When a bunch of newspaper reporters in Britain turned up for a pre-arranged conference with Rupert Murdoch earlier this month, several of them were secretly armed with one of their own tools of trade — digital voice recorders.
Just days later, the conversations would flood the world and create new headlines.
In a meeting that lasted only three-quarters of an hour, Murdoch virtually convicted himself. He was heard thumping the table, raging against police and judges and such enemies as politicians and peers of the realm.
“We were being picked on,” he said. “I think it was the old right-wing establishment, the Labor left-wing get-even crowd of Gordon Brown. We got caught with dirty hands. Everyone was against us, the police and the judges and the juries.”
How many at that meeting contrasted his fury with his meek appearances at the parliamentary inquiry — the “most humble day of my life”.
Then came the Leveson Inquiry, where he had a great opportunity to rage and rant in front of a world audience, but presented himself as an innocent victim of wily politicians.
I wonder how many of the journalists in that London board room listening to this diatribe, thought of the right-wing government of Margaret Thatcher who led the nation into the pointless and wasteful Falklands War and the left-wing government of Tony Blair who led Britain into the disastrous Iraq war — still raging internally ten years later.
How many of those listening to him remembered that it was Rupert Murdoch who handed government to both Thatcher and Blair − and supported George W Bush − according to his whims and needs of the moment and urged them all along in two murderous and economically reckless wars?
How many of those sitting in the room wondered if Murdoch wanted a country with no laws, no judges, no policemen and no politicians? A country just run by newspapers.
It is not in the least fanciful to wonder if Queen’s Evidence is to be brought into this case.
The most difficult issue raised by the journalists at the three-quarter hour meeting early in July was the action of what became known as the Management and Standards Committee (MSC), acting on the advice of a very shrewd American lawyer, named Joel Klein.
On his advice, Murdoch decided to have his senior staff collect every bit of information the company had − including emptying the desks of all his employees − and hand everything over to Operation Weeting.
This had the effect of compromising the journalists, invading their privacy, revealing all their sources.

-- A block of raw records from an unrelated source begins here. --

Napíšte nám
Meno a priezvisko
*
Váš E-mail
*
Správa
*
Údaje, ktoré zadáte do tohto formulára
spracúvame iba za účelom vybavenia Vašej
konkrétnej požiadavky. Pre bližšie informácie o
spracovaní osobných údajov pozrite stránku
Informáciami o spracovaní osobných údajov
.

It was strictly supervised by News UK’s lawyers, a firm called Linklaters — there to look after the company’s interests, not those of its staff.
Examination of every detail in this hoard of information led to a police invasion of the private homes of the journalists before dawn and without any notice. Teams of officers turned up in a dozen cars, upsetting innocent wives and children, searching under beds and floorboards for any shred of possible evidence, while the neighbours looked on and wondered what was happening
The journalists were angry. The company had betrayed them. At their meeting, they challenged Murdoch. He could say nothing more than that it was a mistake. He spoke as if he was more sorry for himself than the victims of the actions.
A former managing editor spoke for the group:
“Until their arrests every person in this room was a loyal, hard-working employee, devoted to you personally and proud to work here.”
Murdoch could only reply with weasel words:
“We made mistakes. You have my sympathy. You have my total support. I guarantee that will continue. Even if you get six months or whatever...”
Anyone who has studied Rupert Murdoch’s career would be aware that promises and guarantees are worth nothing to this man. Ask Harold Evans. Read: Good Times, Bad Times. Even a written guarantee means nothing. He will always find a way to wriggle out of it.
The only advice I could give to those facing prosecution when the trials begin in September is to get your own lawyer. To use company lawyers is nothing short of suicide.
Ask your own lawyer about Queen’s Evidence.